Отношения между молодыми супругами становились все более натянутыми. Привыкший к набожности и смирению краковских барышень, Станислав не мог простить жене её независимости. У Лизы на все имелось свое мнение. Она позволяла себе спорить с мужчинами! Не привыкший задумываться и размышлять, Станислав так и не смог разобраться в характере своей жены: чувство достоинства княгини он принимал за высокомерие, а её веселый смешливый нрав — за низменное кокетство.
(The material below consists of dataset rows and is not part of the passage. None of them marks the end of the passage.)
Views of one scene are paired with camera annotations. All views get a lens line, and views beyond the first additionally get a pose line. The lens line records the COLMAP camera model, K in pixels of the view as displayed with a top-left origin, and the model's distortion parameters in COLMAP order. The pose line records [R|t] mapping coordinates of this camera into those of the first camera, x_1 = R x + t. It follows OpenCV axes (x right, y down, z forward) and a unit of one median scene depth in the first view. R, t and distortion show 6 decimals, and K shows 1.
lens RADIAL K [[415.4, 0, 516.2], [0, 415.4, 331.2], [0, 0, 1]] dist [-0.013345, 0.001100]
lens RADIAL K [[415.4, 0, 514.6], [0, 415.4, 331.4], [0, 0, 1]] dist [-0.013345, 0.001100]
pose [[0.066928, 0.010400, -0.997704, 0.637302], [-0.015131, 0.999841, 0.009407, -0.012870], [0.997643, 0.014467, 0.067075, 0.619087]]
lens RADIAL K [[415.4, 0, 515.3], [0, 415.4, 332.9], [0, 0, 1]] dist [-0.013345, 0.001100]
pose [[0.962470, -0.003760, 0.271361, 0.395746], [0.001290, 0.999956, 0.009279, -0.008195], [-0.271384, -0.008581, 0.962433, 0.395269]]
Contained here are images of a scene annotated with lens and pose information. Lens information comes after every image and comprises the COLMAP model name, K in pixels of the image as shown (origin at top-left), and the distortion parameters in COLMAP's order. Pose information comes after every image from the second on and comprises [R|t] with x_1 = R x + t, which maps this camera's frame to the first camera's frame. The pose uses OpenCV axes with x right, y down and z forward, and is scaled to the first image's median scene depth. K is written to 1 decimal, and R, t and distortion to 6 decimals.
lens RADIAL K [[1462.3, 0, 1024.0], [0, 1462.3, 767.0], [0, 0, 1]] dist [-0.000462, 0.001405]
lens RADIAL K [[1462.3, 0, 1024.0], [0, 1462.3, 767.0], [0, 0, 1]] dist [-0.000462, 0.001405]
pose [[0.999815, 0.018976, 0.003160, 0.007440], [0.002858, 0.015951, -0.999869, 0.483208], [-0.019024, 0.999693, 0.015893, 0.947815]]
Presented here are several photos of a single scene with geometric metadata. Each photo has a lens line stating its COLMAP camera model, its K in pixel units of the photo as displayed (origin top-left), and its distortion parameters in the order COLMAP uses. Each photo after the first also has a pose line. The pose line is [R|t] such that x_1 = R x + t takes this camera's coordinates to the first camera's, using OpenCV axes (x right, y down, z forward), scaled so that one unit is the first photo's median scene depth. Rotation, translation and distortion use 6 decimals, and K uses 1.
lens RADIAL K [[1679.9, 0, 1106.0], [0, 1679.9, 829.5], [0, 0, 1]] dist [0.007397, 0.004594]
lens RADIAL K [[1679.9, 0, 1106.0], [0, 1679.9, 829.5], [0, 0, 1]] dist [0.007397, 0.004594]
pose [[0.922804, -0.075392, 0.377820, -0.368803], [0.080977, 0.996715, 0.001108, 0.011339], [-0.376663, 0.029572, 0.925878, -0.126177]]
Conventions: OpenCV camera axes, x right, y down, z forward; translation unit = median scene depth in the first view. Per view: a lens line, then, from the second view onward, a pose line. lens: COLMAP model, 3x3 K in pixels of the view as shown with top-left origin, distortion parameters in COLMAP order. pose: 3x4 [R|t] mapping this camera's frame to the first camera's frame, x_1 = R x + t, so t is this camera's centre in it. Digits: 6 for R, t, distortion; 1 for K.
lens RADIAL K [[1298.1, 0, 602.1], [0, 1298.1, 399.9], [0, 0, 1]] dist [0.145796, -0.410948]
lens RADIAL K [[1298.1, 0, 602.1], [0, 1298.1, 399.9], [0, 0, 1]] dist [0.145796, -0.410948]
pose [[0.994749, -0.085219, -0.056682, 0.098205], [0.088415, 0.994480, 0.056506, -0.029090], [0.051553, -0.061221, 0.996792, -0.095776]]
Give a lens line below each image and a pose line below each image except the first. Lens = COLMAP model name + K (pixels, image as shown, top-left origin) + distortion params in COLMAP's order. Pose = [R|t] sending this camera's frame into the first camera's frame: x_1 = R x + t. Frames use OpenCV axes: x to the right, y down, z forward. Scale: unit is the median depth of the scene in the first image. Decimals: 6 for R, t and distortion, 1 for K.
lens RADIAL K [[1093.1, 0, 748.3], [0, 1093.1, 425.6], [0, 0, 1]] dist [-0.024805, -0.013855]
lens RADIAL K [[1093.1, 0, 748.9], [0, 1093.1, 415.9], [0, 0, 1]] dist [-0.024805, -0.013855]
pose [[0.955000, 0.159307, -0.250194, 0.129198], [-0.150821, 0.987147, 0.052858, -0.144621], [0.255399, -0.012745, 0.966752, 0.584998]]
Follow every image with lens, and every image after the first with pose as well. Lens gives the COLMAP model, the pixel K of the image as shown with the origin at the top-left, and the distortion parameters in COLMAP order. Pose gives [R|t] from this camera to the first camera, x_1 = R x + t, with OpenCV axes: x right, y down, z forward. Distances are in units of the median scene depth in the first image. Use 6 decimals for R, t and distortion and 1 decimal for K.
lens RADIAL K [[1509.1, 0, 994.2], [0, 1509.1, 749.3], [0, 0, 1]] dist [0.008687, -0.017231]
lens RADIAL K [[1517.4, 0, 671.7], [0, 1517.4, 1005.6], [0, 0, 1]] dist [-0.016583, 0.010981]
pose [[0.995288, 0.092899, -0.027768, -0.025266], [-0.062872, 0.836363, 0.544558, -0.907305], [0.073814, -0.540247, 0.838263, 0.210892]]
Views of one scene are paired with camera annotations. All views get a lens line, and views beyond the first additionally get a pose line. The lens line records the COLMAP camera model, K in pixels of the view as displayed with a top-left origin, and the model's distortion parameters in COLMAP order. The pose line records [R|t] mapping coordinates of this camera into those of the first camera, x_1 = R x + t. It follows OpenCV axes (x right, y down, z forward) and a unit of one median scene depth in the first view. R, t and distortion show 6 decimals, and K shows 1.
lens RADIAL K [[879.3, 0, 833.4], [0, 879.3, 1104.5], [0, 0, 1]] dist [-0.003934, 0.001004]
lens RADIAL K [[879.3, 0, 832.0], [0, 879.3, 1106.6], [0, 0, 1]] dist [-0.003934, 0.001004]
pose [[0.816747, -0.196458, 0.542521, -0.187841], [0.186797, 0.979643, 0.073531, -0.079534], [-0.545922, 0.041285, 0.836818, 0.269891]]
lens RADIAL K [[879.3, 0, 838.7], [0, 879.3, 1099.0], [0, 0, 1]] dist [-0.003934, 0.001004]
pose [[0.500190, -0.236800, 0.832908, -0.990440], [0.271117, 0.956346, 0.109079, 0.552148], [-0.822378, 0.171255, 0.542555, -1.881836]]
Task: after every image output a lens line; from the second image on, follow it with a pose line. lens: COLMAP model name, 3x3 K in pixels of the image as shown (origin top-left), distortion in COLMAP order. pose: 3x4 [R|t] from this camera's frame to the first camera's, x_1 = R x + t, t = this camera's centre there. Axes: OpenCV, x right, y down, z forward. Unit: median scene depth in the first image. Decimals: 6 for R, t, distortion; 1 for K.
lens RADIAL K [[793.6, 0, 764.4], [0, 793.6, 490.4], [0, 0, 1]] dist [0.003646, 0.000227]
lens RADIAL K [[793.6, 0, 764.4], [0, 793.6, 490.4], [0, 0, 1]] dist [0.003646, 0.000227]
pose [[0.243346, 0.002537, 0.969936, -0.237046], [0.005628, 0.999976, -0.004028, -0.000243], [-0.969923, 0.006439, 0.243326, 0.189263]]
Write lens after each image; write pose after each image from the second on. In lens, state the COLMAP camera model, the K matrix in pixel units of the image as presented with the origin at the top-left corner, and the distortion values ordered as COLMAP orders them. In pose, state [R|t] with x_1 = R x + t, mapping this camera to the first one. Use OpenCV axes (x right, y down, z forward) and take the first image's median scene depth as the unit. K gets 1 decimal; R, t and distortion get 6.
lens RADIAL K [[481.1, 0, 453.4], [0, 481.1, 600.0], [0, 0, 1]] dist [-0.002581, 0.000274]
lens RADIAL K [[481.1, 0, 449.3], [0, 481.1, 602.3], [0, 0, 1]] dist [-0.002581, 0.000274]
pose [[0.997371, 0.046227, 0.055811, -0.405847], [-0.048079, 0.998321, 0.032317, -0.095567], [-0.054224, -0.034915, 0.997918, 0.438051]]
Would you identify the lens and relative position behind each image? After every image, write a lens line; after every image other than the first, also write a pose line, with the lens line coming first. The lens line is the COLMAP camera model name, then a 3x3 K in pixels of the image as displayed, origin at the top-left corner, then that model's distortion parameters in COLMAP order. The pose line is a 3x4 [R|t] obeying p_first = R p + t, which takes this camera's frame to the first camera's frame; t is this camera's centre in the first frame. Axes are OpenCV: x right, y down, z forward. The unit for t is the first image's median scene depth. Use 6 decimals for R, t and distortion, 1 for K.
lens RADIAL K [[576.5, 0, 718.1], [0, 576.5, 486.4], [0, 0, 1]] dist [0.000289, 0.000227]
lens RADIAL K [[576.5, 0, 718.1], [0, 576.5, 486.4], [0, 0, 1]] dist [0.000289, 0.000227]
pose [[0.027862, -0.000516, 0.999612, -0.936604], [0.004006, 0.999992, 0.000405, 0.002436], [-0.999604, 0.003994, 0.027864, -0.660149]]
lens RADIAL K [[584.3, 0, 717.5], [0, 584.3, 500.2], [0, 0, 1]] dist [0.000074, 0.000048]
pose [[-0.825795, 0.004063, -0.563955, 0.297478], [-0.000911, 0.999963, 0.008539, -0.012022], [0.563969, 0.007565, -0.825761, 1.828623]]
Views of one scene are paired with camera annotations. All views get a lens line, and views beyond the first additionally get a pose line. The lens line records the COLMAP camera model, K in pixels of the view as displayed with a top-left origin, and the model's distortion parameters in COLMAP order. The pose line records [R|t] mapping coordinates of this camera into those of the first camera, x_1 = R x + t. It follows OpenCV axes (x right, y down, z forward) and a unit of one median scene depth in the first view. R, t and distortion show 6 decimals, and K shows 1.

После одного из великосветских балов, на котором княгиня Поплавская как всегда блистала — вокруг неё толпились мужчины, жаждущие общения с красивой и утонченно умной женщиной, что в те времена было редкостью, князь Станислав в самой категорической форме потребовал от жены впредь быть более скромной и не бросать тень на славное имя Поплавских! Лиза на это отвечала:
— Имя Астаховых — не менее славное, и все же сам пан Станислав сумел бросить на него тень…
— Перестань со мной спорить, покорись, — в последний раз потребовал он.
Княгиня лишь отрицательно покачала головой.
— Тогда ты умрешь! — вскричал князь, выхватил кинжал и кинулся на жену.
— Стой! — спокойно сказала она; не вздрогнула, не рванулась убегать, просто выдвинула вперед ладонь и будто припечатала Станислава к полу только нож выпал со стуком из его ослабевших вдруг рук.
— Ведьма! — изумленно прошептал он.
Так впервые на польской земле было произнесено это слово, чтобы потом повторяться сначала вслух, а спустя много лет — в легендах и преданиях…
***— Что? И это все?! — спросил разочарованный Флинт, видя, что Ольга не собирается продолжать рассказ.
— А потом наступило утро, и Шехерезада прекратила дозволенные речи, пошутила девушка.
— Понимаю… Хотите сказать, что я и так получил больше, чем заслуживал, — он неожиданно резко вскочил на ноги и удивился, не почувствовав ставшей уже привычной боли. — Наверное, судьба чересчур добра ко мне; спасла от французского правосудия — и все для того, чтобы обречь на пожизненное презрение к самому себе?!